Jika diktatorisme kampus ini diambil atas adanya latar belakang ujaran berbeda, kongkritnya jika pertimbangannya adalah karena perbedaan pandangan penguasa dengan kaum intelektual atas menghangatnya diskursus tentang Khilafah, bukankah berdiskusi dan menguraikan argumentasi adalah pilihan bijak dan bermartabat ? Bukan secara sepihak mengambil jalan memvonis dan melakukan persekusi.
Perlu ditegaskan, hingga saat ini tidak ada satupun produk hukum yang memberi tafsir terhadap Khilafah sebagai paham atau ajaran yang dilarang. Jadi, jahat sekali jika penguasa melalui Kemenristekdikti membuat narasi sepihak untuk menggiring opini publik agar menjauhi Khilafah sebagai ajaran Islam yang agung, dengan memvonisnya sebagai ajaran terlarang.

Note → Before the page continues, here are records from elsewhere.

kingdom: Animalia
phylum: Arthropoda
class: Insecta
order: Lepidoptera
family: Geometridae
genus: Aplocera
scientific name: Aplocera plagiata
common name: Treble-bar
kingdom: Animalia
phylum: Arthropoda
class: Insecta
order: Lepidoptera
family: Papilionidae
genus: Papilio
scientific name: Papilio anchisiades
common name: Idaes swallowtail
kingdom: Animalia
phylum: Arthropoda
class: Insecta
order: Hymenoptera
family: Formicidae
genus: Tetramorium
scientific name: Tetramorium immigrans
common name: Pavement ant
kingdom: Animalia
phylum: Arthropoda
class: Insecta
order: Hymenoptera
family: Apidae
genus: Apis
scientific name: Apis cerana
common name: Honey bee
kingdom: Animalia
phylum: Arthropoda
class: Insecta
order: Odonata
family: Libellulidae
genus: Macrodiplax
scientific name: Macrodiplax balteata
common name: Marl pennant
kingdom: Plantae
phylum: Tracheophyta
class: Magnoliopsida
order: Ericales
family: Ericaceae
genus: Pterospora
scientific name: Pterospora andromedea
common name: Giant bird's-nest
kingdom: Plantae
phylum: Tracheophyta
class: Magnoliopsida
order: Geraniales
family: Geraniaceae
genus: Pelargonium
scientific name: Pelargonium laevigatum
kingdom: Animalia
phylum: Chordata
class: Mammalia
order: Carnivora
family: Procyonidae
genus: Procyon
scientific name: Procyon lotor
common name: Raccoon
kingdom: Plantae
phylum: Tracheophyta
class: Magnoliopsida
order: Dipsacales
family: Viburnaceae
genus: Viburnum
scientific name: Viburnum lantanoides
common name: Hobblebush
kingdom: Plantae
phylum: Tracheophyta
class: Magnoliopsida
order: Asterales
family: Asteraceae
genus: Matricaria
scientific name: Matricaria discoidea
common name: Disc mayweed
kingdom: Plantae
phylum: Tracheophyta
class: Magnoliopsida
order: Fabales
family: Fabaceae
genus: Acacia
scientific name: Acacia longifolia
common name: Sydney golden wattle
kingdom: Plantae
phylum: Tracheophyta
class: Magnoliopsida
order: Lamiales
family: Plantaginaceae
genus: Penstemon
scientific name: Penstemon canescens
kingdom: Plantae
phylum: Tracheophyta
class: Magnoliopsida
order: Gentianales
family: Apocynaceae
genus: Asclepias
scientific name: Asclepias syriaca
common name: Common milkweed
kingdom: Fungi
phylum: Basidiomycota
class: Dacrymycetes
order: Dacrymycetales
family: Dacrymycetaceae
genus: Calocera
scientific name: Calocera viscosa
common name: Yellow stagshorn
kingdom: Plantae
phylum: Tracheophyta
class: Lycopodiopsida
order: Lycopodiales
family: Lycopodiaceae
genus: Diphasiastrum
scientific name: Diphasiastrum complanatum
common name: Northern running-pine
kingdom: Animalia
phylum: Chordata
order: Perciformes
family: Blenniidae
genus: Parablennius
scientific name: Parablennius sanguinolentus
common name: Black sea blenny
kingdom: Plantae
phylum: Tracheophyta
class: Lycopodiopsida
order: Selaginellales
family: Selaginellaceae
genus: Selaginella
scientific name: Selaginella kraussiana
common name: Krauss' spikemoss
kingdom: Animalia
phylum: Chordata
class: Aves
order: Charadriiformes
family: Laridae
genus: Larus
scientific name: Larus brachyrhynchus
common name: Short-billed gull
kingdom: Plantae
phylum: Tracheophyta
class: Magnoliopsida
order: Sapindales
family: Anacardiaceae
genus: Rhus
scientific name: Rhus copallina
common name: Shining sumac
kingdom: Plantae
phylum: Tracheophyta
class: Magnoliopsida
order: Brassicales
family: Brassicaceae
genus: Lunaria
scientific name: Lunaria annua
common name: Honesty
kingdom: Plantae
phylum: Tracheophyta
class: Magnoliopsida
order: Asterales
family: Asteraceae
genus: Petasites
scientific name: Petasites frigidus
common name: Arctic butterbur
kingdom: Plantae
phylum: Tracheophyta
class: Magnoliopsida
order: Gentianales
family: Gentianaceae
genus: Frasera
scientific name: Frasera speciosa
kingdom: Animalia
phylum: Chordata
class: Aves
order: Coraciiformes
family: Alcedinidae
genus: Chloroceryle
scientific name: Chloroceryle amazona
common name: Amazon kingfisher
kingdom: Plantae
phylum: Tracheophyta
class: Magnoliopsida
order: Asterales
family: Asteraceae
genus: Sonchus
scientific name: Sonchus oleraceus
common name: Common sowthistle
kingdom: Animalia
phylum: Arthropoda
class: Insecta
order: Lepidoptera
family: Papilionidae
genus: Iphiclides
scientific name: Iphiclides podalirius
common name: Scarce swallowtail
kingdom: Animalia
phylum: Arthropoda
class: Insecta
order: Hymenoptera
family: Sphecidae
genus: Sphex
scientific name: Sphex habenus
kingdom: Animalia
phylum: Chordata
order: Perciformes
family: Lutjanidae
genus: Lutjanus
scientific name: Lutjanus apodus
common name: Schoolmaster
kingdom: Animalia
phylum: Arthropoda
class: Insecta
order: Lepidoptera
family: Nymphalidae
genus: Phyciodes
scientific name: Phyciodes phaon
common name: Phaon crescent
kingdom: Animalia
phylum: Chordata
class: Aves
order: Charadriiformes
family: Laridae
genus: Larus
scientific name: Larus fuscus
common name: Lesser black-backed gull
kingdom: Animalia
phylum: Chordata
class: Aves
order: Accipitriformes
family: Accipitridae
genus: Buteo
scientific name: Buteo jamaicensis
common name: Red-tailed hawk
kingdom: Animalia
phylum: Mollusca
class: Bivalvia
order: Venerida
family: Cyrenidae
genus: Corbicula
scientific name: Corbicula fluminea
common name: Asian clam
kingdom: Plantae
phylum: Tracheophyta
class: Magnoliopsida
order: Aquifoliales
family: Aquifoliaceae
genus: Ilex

Penjelasan fair dan berdasarkan hukum, yang memuat paham atau ajaran apa yang dilarang dianut, dikembangkan dan disebarluaskan adalah paham atau ajaran marxisme/leninisme, atheisme dan komunisme. Paham ini tegas dilarang, berdasarkan TAP MPRS No. XXV/1966.
Adapun terhadap ide Khilafah, tidak ada satupun produk hukum yang melarangnya. Apalagi, dalam khazanah fiqh Islam Khilafah adalah ajaran Islam. Khilafah sudah dikenal secara luas sebagai bagian dari ajaran Islam.
Dalam sesi tanya jawab dengan rekan media, kami telah menjelaskan secara rinci kesalahan-kesalahan pilihan kebijakan yang diambil oleh Kemenristekdikti. Maka, tuntutan kepada Presiden untuk mencopot M. Natsir dari posisi Menristekdikti adalah tuntutan yang wajar dan sangat beralasan.
Selanjutnya, pada beberapa hari ke depan Aliansi Tim Bantuan Hukum PA 212, akan melakukan serangkaian tindakan hukum agar kecerobohan dan kekeliruan mengelola pendidikan tinggi di negeri ini tidak terus berlanjut. Komitmen pada penjagaan nilai, etika dan norma perguruan tinggi wajib dijaga, semua pihak wajib menghormati tak terkecuali Kemenristekdikti. [].